■ **Your task**
Copy the records below from their first line through the line that contains "[1477, 1007, 1496, 1014] StreetNumber: 7***", including both of those lines, and reproduce every character unchanged.

======== Records shown

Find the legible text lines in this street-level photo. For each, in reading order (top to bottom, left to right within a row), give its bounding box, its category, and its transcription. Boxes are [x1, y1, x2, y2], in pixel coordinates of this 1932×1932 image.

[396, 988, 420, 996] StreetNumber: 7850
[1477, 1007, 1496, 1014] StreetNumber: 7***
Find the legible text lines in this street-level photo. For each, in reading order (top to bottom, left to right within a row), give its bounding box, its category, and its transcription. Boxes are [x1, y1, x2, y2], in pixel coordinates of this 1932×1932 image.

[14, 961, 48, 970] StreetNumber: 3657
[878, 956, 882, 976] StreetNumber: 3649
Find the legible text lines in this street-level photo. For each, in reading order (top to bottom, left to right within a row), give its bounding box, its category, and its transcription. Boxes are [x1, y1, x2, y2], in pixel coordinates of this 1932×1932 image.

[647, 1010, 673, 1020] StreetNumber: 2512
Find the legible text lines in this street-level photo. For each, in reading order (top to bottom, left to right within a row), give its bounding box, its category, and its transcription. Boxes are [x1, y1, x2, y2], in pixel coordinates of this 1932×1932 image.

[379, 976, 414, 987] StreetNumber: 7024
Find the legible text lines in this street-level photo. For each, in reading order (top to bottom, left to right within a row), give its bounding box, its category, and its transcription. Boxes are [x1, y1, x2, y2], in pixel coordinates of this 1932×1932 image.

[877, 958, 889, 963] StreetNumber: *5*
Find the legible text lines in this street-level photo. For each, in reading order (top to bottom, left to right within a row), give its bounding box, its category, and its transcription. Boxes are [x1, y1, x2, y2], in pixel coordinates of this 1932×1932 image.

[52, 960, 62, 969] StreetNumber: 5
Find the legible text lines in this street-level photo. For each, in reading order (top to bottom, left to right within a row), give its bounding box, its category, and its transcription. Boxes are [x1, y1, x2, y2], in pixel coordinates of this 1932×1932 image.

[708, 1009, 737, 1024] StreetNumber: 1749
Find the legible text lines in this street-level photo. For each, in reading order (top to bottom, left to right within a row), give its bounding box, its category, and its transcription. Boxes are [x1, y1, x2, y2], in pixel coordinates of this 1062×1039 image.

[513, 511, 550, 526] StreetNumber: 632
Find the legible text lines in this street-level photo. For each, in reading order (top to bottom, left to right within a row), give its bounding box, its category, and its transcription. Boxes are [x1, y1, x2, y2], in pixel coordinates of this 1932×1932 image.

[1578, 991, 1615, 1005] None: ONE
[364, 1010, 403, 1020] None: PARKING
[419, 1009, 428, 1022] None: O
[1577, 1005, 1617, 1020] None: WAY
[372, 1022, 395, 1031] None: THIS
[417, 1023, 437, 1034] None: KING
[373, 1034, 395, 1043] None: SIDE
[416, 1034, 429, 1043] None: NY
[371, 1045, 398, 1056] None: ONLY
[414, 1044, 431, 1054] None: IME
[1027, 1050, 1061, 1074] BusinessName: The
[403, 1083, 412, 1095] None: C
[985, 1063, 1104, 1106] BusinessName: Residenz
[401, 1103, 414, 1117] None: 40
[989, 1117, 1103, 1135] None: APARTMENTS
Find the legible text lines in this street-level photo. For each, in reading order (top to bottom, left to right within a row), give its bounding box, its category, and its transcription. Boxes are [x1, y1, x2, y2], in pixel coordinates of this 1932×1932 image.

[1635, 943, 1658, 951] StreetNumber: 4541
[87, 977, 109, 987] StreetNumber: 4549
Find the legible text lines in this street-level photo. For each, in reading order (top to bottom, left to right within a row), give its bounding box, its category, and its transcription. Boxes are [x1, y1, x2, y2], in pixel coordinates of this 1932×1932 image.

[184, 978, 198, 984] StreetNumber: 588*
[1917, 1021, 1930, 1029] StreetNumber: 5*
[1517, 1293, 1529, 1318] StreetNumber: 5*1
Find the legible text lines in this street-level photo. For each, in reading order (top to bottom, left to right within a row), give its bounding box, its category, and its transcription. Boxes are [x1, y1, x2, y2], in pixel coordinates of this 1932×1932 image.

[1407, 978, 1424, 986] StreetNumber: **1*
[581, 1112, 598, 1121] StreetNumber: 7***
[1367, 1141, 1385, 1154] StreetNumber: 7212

================

■ **Task result**
Find the legible text lines in this street-level photo. For each, in reading order (top to bottom, left to right within a row), give its bounding box, its category, and its transcription. Boxes are [x1, y1, x2, y2], in pixel coordinates of this 1932×1932 image.

[396, 988, 420, 996] StreetNumber: 7850
[1477, 1007, 1496, 1014] StreetNumber: 7***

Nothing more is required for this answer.